THE ONGOING MYSTERY OF MILL ON THE FLOSS (Part Two :
There was a man once, a multi-dimensional spaced-out time-traveler called Albert, who liked to visit the planet Earth every few light years or so to see how it was doing, cause every time he’d been there previously there’d been a war going on. And this time didn’t seem to be any different. He lands in this city all in ruins, shattered glass and debris, unexploded bombs and bodies all over the place.
He’s walking down the street through all this shattered glass and debris, unexploded bombs and bodies, when suddenly he’s accosted by this tall figure wearing a long gray smock, goggles and a large metal helmet crudely inscribed 5-4-3-2-1-0, who asks him what he’s doing, what is he playing at??? “I’m not playing at anything”, says Albert, “I’m just walking down the street. I’m not doing anything.”
“You can’t do that, it’s against the law! I’m afraid you’ll have to come with me!” So 5-4-3-2-1-0 leads Albert into this burned-out office-building, takes him up to the third floor into a room marked “Unemployed Civilians”, informs him that he will be fined five-thousand nasturtiums! “Nasturtiums?” replies Albert, “the flowers?” “Are you trying to be funny?” says 5-4-3-2-1-0, “the money!” “I don’t have any money”, says Albert, “I didn’t know I needed any.” Obviously Albert hasn’t been down to earth for a while.

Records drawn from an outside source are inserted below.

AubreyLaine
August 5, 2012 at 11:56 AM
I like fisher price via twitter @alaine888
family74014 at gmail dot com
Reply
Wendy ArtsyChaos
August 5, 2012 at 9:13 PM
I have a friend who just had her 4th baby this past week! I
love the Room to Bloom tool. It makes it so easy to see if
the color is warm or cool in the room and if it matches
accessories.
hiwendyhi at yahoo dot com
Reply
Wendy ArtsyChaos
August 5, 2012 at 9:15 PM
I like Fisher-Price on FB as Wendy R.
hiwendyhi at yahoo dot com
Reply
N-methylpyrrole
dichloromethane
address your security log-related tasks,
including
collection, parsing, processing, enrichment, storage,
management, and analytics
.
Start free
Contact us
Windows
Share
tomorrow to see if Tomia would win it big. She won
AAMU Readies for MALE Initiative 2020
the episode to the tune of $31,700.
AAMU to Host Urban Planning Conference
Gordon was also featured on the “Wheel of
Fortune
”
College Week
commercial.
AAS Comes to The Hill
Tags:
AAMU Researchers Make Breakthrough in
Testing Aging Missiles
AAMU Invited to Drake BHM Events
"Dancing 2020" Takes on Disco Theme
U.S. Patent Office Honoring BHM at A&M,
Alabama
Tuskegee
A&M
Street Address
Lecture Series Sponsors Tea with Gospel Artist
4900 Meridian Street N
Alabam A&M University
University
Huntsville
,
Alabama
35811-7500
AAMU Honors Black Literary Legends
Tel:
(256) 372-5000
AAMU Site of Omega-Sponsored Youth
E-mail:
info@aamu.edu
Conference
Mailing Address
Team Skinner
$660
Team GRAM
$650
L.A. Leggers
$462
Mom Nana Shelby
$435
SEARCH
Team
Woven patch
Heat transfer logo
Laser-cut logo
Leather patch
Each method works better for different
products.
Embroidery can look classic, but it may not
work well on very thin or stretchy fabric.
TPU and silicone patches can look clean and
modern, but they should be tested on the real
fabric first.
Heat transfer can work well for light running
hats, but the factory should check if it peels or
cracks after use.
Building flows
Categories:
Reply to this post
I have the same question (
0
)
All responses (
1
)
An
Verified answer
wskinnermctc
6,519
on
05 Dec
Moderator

“In that case we’ll have to confiscate your shoes!” So Albert takes his shoes off and hands them over. “Now if you’ll just show me your identification-papers.” “I don’t have any identification-papers”, says Albert, “I didn’t know I needed any.” 5-4-3-2-1-0 shakes what seems to be his head. “Then I’m afraid you’ll have to come with me!” He leads Albert outside, barefoot, poor Albert’s tip-toeing gingerly through all the shattered glass, debris, unexploded bombs and bodies. He’s taken into another burned-out office-building, up to the third floor into a room marked “Criminal Lack of Nasturtiums”.
5-4-3-2-1-0 is flipping through a filing-cabinet, he asks Albert for his right-to-exist number. “I don’t have a right-to-exist number”, says Albert, “I didn’t know I needed one.” “That’ll be another five thousand nasturtiums!” “I don’t have any nasturtiums!” says Albert, “I guess you’ll just have to lock me up.” 5-4-3-2-1-0 consults his right elbow. “Can’t do that! Then we’d have to feed you. If you hadn’t noticed there’s a war going on. We need all the food to send to the front to feed the soldiers. You’ll have to join the army!” “I can’t do that”, says Albert, “I don’t want to fight anybody.” “Then you’ll have to join the Civil Service. If you’re not going to fight you have to make sure the fighting is conducted in an orderly manner!”
“I can’t do that”, says Albert, “I guess you’ll have to put me to death.” 5-4-3-2-1-0 consults his left elbow. “Can’t do that. Not till you have a right-to-exist number. Then you’d need a death-certificate. Very expensive, lots of nasturtiums. Can’t do it for free, otherwise everybody else will be wanting us to do it for them too. Besides, as far as we’re concerned, you’re already dead!”
“So what’s going to happen to my corpse?” asks Albert. 5-4-3-2-1-0 takes off his helmet, which seems to take his head off with it, consults his navel. “I’ll have to let you go. But be warned, if I catch you doing nothing, you’ll have to go through this all over again!” So he lets Albert go.
Albert goes outside, by now his feet are freezing and ripped to shreds by all this shattered-glass and debris. He’s gazing around at all these unexploded bombs and bodies, when suddenly there’s a massive explosion that seems to come from underground, he can hear all these people screaming. And at that point he decides “this is obviously not the place for me!” So he jumps into the nearest burned-out bush and blends back into eternity, vowing never to visit planet Earth again! And can you blame the poor guy, he just couldn’t get with the program!